A fundamental question then is why must one consider any mitigating factors for the accused who violated not only the right to life of another individual but also the social contract that binds us together? At the core of mitigation lies recognition of the fact that irrespective of social location, every individual lives with certain frailties or vulnerabilities that affect them in a multitude of ways. For most people the support systems of family and society along with their own individual capabilities provide sufficient counterbalance to offset these frailties and allow them to fulfil a healthy role in society. However, for many of those accused in capital punishment cases, these support systems are diminished and their individual vulnerabilities become overwhelming. It is therefore imperative that we recognise this intrinsic characteristic of humankind and understand that mitigation does not seek to justify an individual’s criminality but rather aims at providing a nuanced understanding of the vulnerabilities and frailties that shape the individual.
It is this understanding of the context of an accused that enables a court to determine whether he/she is capable of reformation. While a sentence of death is argued to be both retributive and deterrent in its effect, it is an option available to a sentencing court only after “unquestionably foreclosing” the alternative of imprisonment for life.

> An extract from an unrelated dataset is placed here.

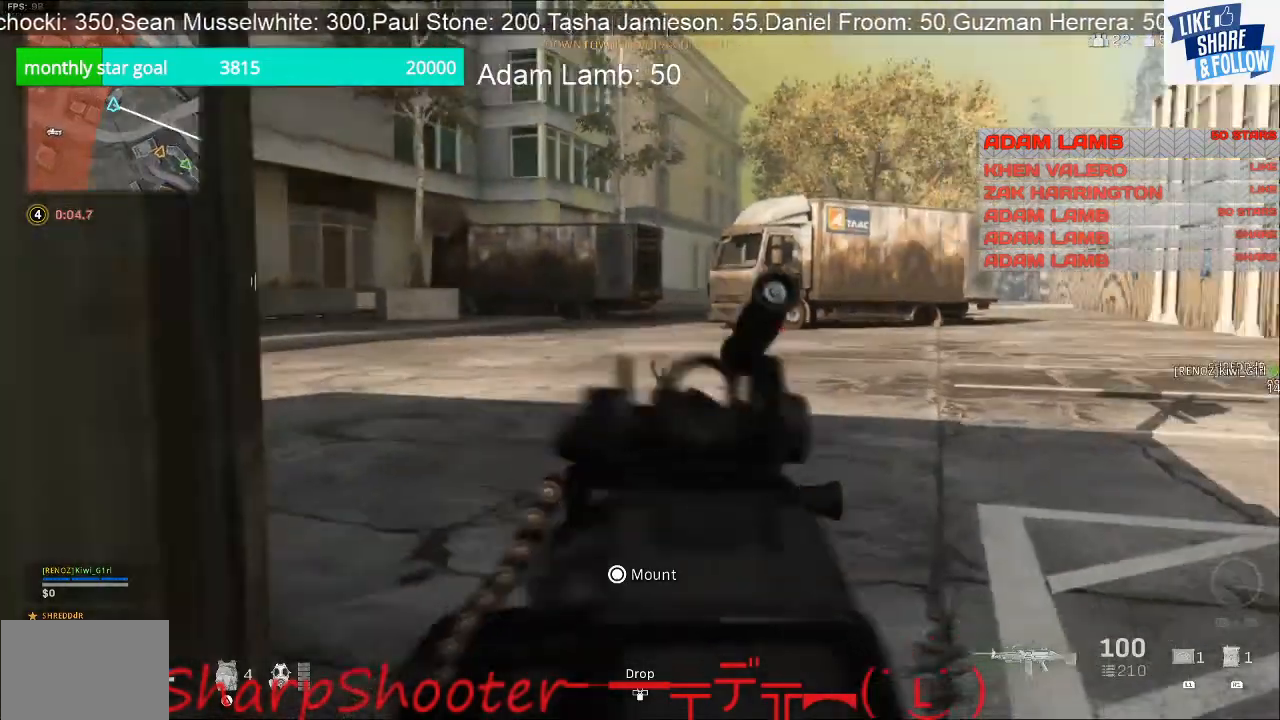
{"buttons": ["L1"], "left_stick": "center", "right_stick": "center", "events": [[100, "L1", "down"], [267, "left_stick", "center"], [333, "right_stick", "down-right"], [433, "right_stick", "center"]]}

Collecting information about the circumstances from multiple sources requires time and skill. Courts hardly provide time, and lawyers are rarely trained to elicit information regarding traumatic experiences, vulnerabilities, mental illness and the countless other circumstances pertaining to an individual’s life. To move beyond understanding a criminal through the lens of the law requires engagement with multiple disciplines such as sociology, criminology, forensic psychiatry. In the absence of such a comprehensive understanding of an accused, sentencing courts will necessarily have much less information about the criminal than they do about the crime, thereby reducing the logic of imposing the death sentence to the brutality of the crime. The Delhi high court in Bharat Singh v. State of NCT has made progress in this direction by requiring a probation officer to submit to court a Social Investigation Report after making enquiries from jail authorities, families, experienced clinical psychologists and sociologists to determine whether an accused is capable of being reformed.
Who were the accused in the December 16 case? What were their life’s struggles and challenges? What made them participate in a crime so brutal, for the first time in their young lives? What was society’s role in the making and breaking of the accused? The defence counsels’ submission and the court’s acceptance of perfunctory mitigating factors fail to answer these questions. Had a thorough mitigation investigation been conducted, perhaps the court would not have had to reduce the logic for choosing the death sentence to assuaging the ‘tsunami of shock’ in society, or the brutality of crime. While our conscience may allow us to overlook procedural violations in the December 16 case, this is a dangerous precedent that should shake our confidence in the rule of law.
Rahil Chatterjee and Sahana Manjesh are associates at the Centre on the Death Penalty, NLU Delhi. Views expressed are personal.